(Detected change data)
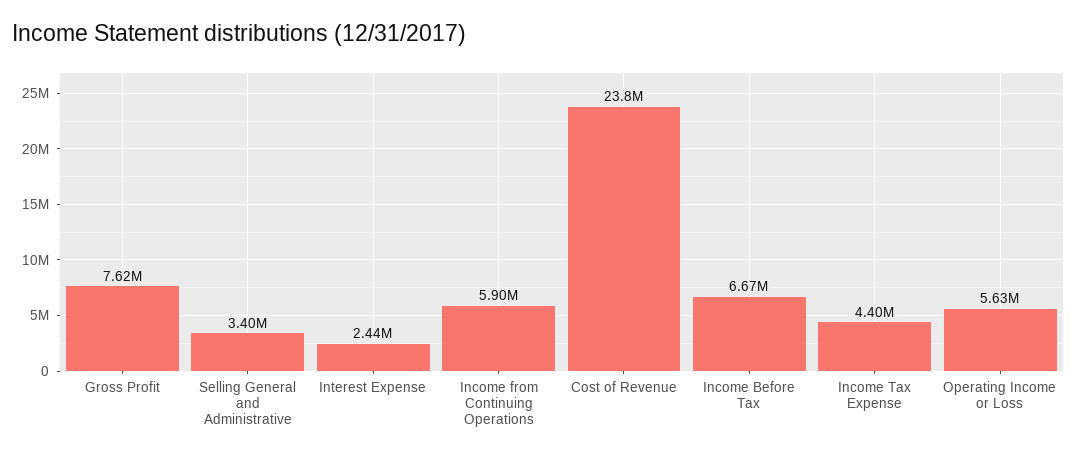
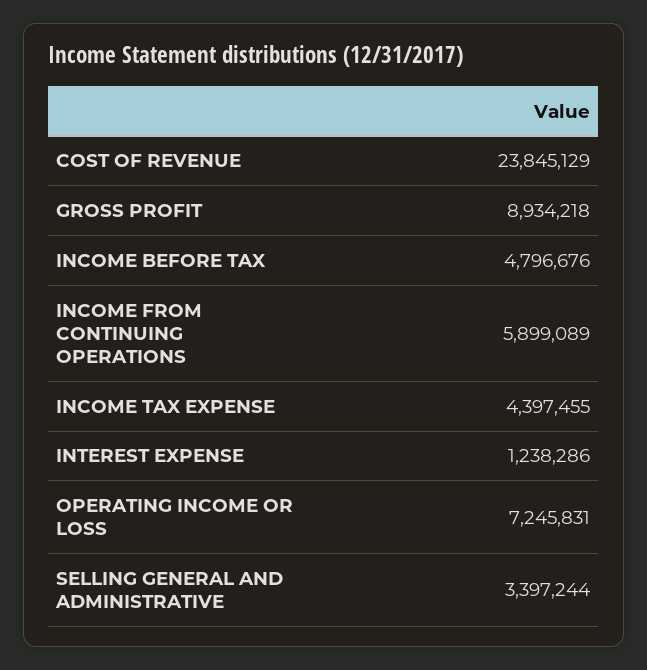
  {
-   "Gross Profit": 7620000,
+   "Gross Profit": 8934218,
    "Selling General and Administrative": 3397244,
-   "Interest Expense": 2440000,
+   "Interest Expense": 1238286,
    "Income from Continuing Operations": 5899089,
    "Cost of Revenue": 23845129,
-   "Income Before Tax": 6670000,
+   "Income Before Tax": 4796676,
    "Income Tax Expense": 4397455,
-   "Operating Income or Loss": 5630000
+   "Operating Income or Loss": 7245831
  }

▶ [Task goal]:
Please go line by line through the records above, copying each one that holds the string "Loss".

▶ [Task response]:
-   "Operating Income or Loss": 5630000
+   "Operating Income or Loss": 7245831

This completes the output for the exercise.